これがJLCPCBから届いたRev1.2基板だ。

ぱっと見たところ、Rev1.1と
変わっていないように見える。

以下がRev1.0、Rev1.1、Rev1.2比較写真だ。

上がRev1.0、左がRev1.1、右がRev1.2。
ヒューズのフットプリントが大きい。

■ 部品実装を行う

今回の注文分からステンシルの大きさを10cm x 10cmに変更している。
そのため、ハンダペーストの塗布が非常に楽で、鬼門だったQFNパッケージの実装も難なくクリア。

左がRev1.2、右がRev1.1。

細かな部分をブラッシュアップし、DKN-06Bの開発はRev1.2で一旦終了となる。
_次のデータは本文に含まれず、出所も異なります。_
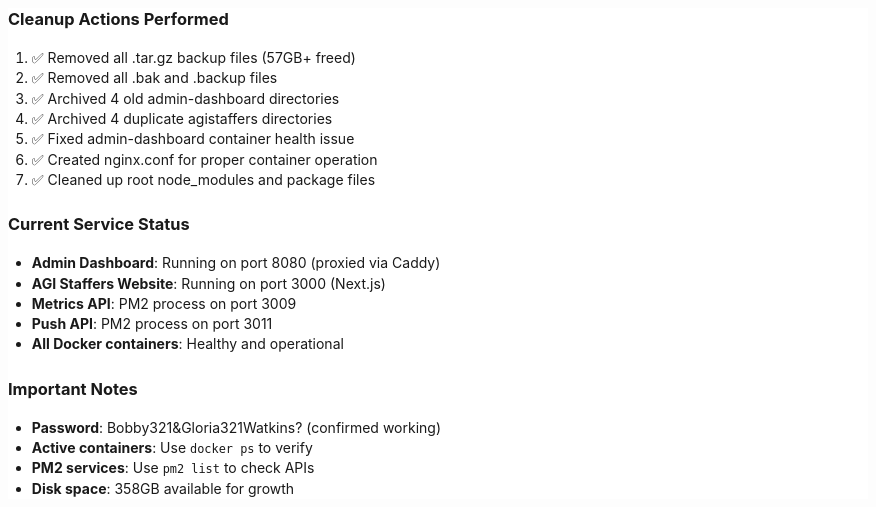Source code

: ### Cleanup Actions Performed
1. ✅ Removed all .tar.gz backup files (57GB+ freed)
2. ✅ Removed all .bak and .backup files
3. ✅ Archived 4 old admin-dashboard directories
4. ✅ Archived 4 duplicate agistaffers directories
5. ✅ Fixed admin-dashboard container health issue
6. ✅ Created nginx.conf for proper container operation
7. ✅ Cleaned up root node_modules and package files

### Current Service Status
- **Admin Dashboard**: Running on port 8080 (proxied via Caddy)
- **AGI Staffers Website**: Running on port 3000 (Next.js)
- **Metrics API**: PM2 process on port 3009
- **Push API**: PM2 process on port 3011
- **All Docker containers**: Healthy and operational

### Important Notes
- **Password**: Bobby321&Gloria321Watkins? (confirmed working)
- **Active containers**: Use `docker ps` to verify
- **PM2 services**: Use `pm2 list` to check APIs
- **Disk space**: 358GB available for growth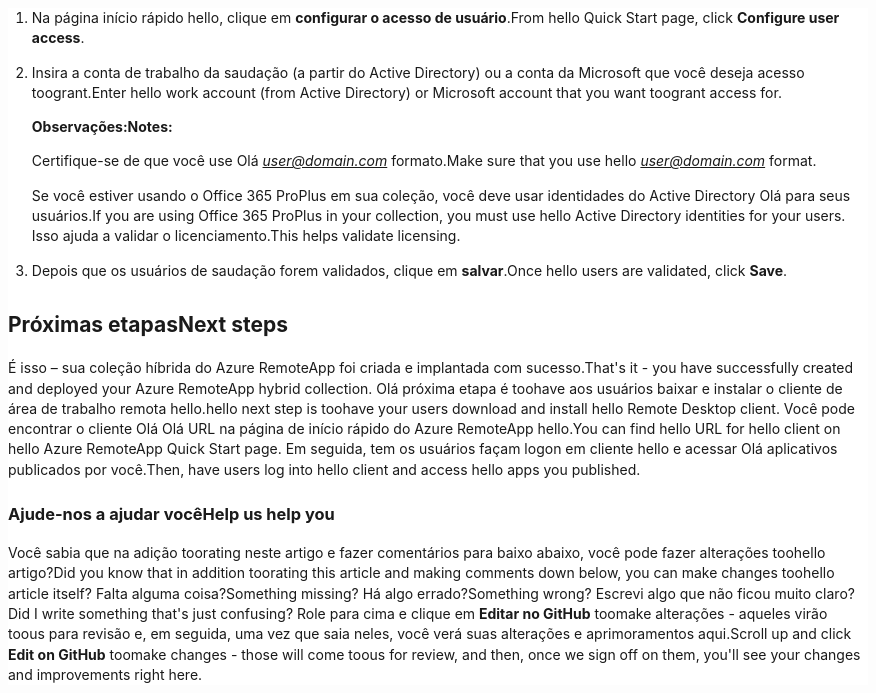 1. <span data-ttu-id="b548f-203">Na página início rápido hello, clique em **configurar o acesso de usuário**.</span><span class="sxs-lookup"><span data-stu-id="b548f-203">From hello Quick Start page, click **Configure user access**.</span></span>
2. <span data-ttu-id="b548f-204">Insira a conta de trabalho da saudação (a partir do Active Directory) ou a conta da Microsoft que você deseja acesso toogrant.</span><span class="sxs-lookup"><span data-stu-id="b548f-204">Enter hello work account (from Active Directory) or Microsoft account that you want toogrant access for.</span></span>
   
   <span data-ttu-id="b548f-205">**Observações:**</span><span class="sxs-lookup"><span data-stu-id="b548f-205">**Notes:**</span></span>
   
   <span data-ttu-id="b548f-206">Certifique-se de que você use Olá  *user@domain.com*  formato.</span><span class="sxs-lookup"><span data-stu-id="b548f-206">Make sure that you use hello *user@domain.com* format.</span></span>
   
   <span data-ttu-id="b548f-207">Se você estiver usando o Office 365 ProPlus em sua coleção, você deve usar identidades do Active Directory Olá para seus usuários.</span><span class="sxs-lookup"><span data-stu-id="b548f-207">If you are using Office 365 ProPlus in your collection, you must use hello Active Directory identities for your users.</span></span> <span data-ttu-id="b548f-208">Isso ajuda a validar o licenciamento.</span><span class="sxs-lookup"><span data-stu-id="b548f-208">This helps validate licensing.</span></span>
3. <span data-ttu-id="b548f-209">Depois que os usuários de saudação forem validados, clique em **salvar**.</span><span class="sxs-lookup"><span data-stu-id="b548f-209">Once hello users are validated, click **Save**.</span></span>

## <a name="next-steps"></a><span data-ttu-id="b548f-210">Próximas etapas</span><span class="sxs-lookup"><span data-stu-id="b548f-210">Next steps</span></span>
<span data-ttu-id="b548f-211">É isso – sua coleção híbrida do Azure RemoteApp foi criada e implantada com sucesso.</span><span class="sxs-lookup"><span data-stu-id="b548f-211">That's it - you have successfully created and deployed your Azure RemoteApp hybrid collection.</span></span> <span data-ttu-id="b548f-212">Olá próxima etapa é toohave aos usuários baixar e instalar o cliente de área de trabalho remota hello.</span><span class="sxs-lookup"><span data-stu-id="b548f-212">hello next step is toohave your users download and install hello Remote Desktop client.</span></span> <span data-ttu-id="b548f-213">Você pode encontrar o cliente Olá Olá URL na página de início rápido do Azure RemoteApp hello.</span><span class="sxs-lookup"><span data-stu-id="b548f-213">You can find hello URL for hello client on hello Azure RemoteApp Quick Start page.</span></span> <span data-ttu-id="b548f-214">Em seguida, tem os usuários façam logon em cliente hello e acessar Olá aplicativos publicados por você.</span><span class="sxs-lookup"><span data-stu-id="b548f-214">Then, have users log into hello client and access hello apps you published.</span></span>

### <a name="help-us-help-you"></a><span data-ttu-id="b548f-215">Ajude-nos a ajudar você</span><span class="sxs-lookup"><span data-stu-id="b548f-215">Help us help you</span></span>
<span data-ttu-id="b548f-216">Você sabia que na adição toorating neste artigo e fazer comentários para baixo abaixo, você pode fazer alterações toohello artigo?</span><span class="sxs-lookup"><span data-stu-id="b548f-216">Did you know that in addition toorating this article and making comments down below, you can make changes toohello article itself?</span></span> <span data-ttu-id="b548f-217">Falta alguma coisa?</span><span class="sxs-lookup"><span data-stu-id="b548f-217">Something missing?</span></span> <span data-ttu-id="b548f-218">Há algo errado?</span><span class="sxs-lookup"><span data-stu-id="b548f-218">Something wrong?</span></span> <span data-ttu-id="b548f-219">Escrevi algo que não ficou muito claro?</span><span class="sxs-lookup"><span data-stu-id="b548f-219">Did I write something that's just confusing?</span></span> <span data-ttu-id="b548f-220">Role para cima e clique em **Editar no GitHub** toomake alterações - aqueles virão toous para revisão e, em seguida, uma vez que saia neles, você verá suas alterações e aprimoramentos aqui.</span><span class="sxs-lookup"><span data-stu-id="b548f-220">Scroll up and click **Edit on GitHub** toomake changes - those will come toous for review, and then, once we sign off on them, you'll see your changes and improvements right here.</span></span>

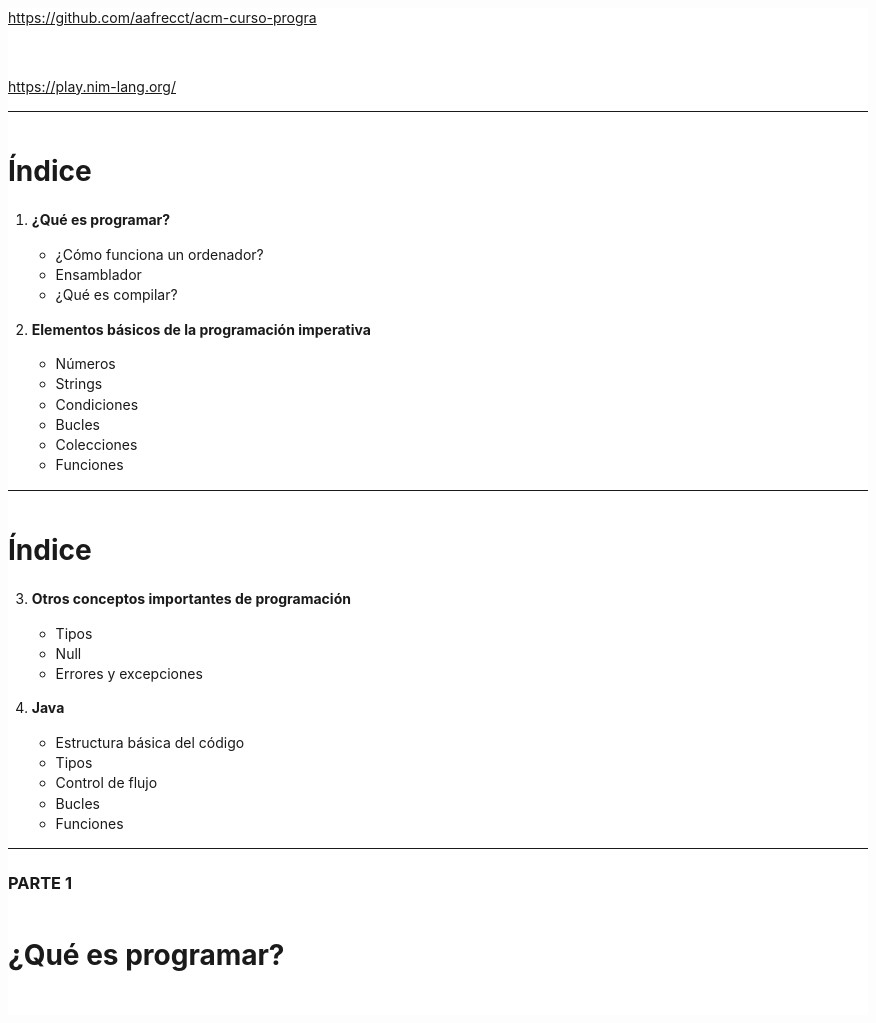https://github.com/aafrecct/acm-curso-progra

<br>

https://play.nim-lang.org/

---

# **Índice**

<v-clicks>

1. **¿Qué es programar?**
    - ¿Cómo funciona un ordenador? 
    - Ensamblador
    - ¿Qué es compilar?

2. **Elementos básicos de la programación imperativa**
    - Números
    - Strings
    - Condiciones
    - Bucles
    - Colecciones
    - Funciones

</v-clicks>

---

# **Índice**

<v-clicks>

3. **Otros conceptos importantes de programación**
    - Tipos
    - Null
    - Errores y excepciones

4. **Java** 
    - Estructura básica del código
    - Tipos
    - Control de flujo
    - Bucles
    - Funciones

</v-clicks>

---

### PARTE 1
# **¿Qué es programar?**

<br>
今後このモジュールは、DKNアーキテクチャにおける中核モジュールとして、さまざまな作品の共通電源として、重要な役割を果たしていくことになる。


🟦 終章:まとめ

Rev1.2においてもRev1.1同様の試験を行い、最終仕様は以下の通りとなった。


■ 最終仕様(実測)

入力:USB 5V
出力:5V
遮断電流:約1.98A
復帰電流:約1.80A
遮断時電圧:約0.6V
動作温度:〜60℃(通常)
遮断時温度:約105℃(作動温度内)


■ 遮断時の挙動について

遮断時、出力電圧は約0.6Vまで低下する一方、入力側(TP1/TP2)は5V付近を変動する挙動を確認している。

これはTPS259474ARPWRの

👉 Auto-Retry機能(自動再投入)

によるものであり、異常状態において完全停止するのではなく、

✴️ 一定時間後に再投入を試みる
✴️ 条件が改善されていなければ再び遮断する

という動作を繰り返す。

この動作により、異常状態においても回路は安全を維持しつつ、復帰可能性を残す設計となっている。


■ 最後に

今回のDKN-06B Rev1.2は、

👉 「安全に電源を扱うための基盤となるモジュール」

として完成した。

今後このモジュールは、

DKNアーキテクチャにおける電源の起点として、
さまざまな作品の中で使われていくことになるだろう。